To start this mini-review off, I’d like to wish everyone a happy new year! Hopefully you started your 2015 off right. I was lucky enough to head back to my hometown to spend time with my family and puppy. I also want to give a shoutout to nubbinator who loaned me this board so I could try it out. The pictures I took were awful so I will be borrowing nubbinator’s pictures of this board. All pictures here his work.
Anyways, I think that it’s safe to say that
one of 2014’s biggest announcement was the advent of MX clone switches. There
has been quite a few threads discussing Kailh and other clones. If you’re curious, I also wrote two reviews covering Kailh switches. The first was a
Keycool 87 with Kailh Blues. The second was a
Nixeus Moda with Kailh Browns.
Both of those reviews were positive. Turns out that just because they’re clones or compatible switches, doesn’t mean that they’re bad. But there is an undercurrent of distrust among the community that there are bad clones out there. I found the bad clones. I was seriously so excited to have found the worst MX switch I have ever tried, that I called HoffmanMyster and had a twenty minute phone call sharing the moment with him. To quote Louis CK “And it feels good, it feels good to have found bottom. And there’s a comfort in knowing that I’ve tried the worst MX-esque switches of my life.” These are awful switches. Terrible switches. They are everything the community was afraid of. What switches are they?
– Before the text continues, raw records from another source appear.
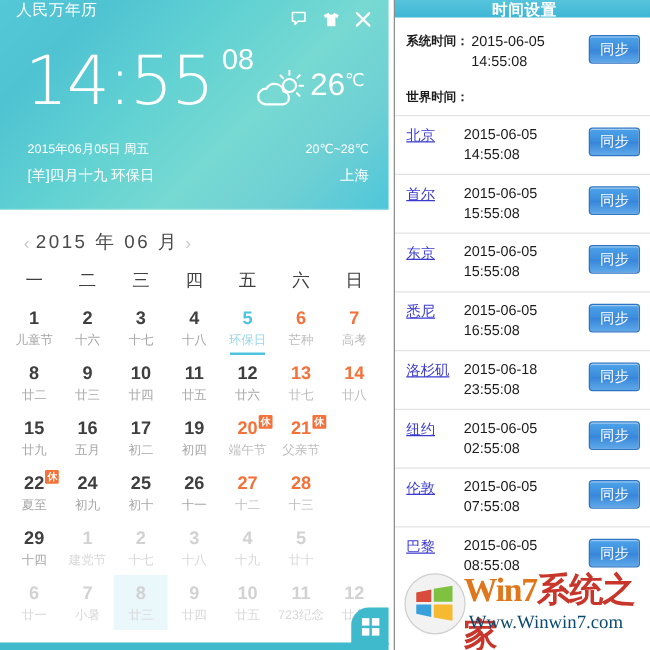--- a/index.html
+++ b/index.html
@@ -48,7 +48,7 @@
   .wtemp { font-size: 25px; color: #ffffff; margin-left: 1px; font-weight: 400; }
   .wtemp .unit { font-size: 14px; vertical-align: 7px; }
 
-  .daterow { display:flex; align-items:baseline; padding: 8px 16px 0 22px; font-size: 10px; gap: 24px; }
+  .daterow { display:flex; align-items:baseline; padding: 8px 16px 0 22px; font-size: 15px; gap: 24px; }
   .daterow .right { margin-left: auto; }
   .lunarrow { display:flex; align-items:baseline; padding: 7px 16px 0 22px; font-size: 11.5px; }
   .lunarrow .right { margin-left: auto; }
Cherry MX clones from TaoBao: Pink MX Stems.
So the setup for this board:
- FaceW PCB
- Abo Studio White Tops
- GMK Dolch, Purple Mods, and Cyan Spacebar
- Chinese/TaoBao Pink MX Clone Stems with 68g Gold Springs
Pros: The stems were in fact pink; just as they were advertised.
Cons: Everything else.
Supposedly the stems are supposed to be somewhere between MX Browns and MX Clears. For starters, regardless of the switch location, all of the switches feel gritty. It’s like someone rolled the stems in the street. Afterwards they reassembled the switch and sprinkled gravel inside. Seriously, the switches felt gritty with a lot of friction. I have written in my notes that they felt “grindy”; as if the switches didn’t want to actuate at all. When the switches did work, they seemed to hover between Browns and 68g Linears. By far the worst offenders on this board were the modifiers. They would have two bottom outs: one was a stop halfway down which was very hard, the other was the proper bottom out.
I hated these switches. I hated them so much I messaged nubbinator in advance to ask him if I should post anything since these switches were so bad. He actually agreed that they were terrible and that he needed to change them out. So if you were thinking of trying these out? Don’t bother.
Thanks again to nubbinator for loaning these boards and taking these pictures. They’re obviously all his handiwork and I’m borrowing them since I took awful potato pictures.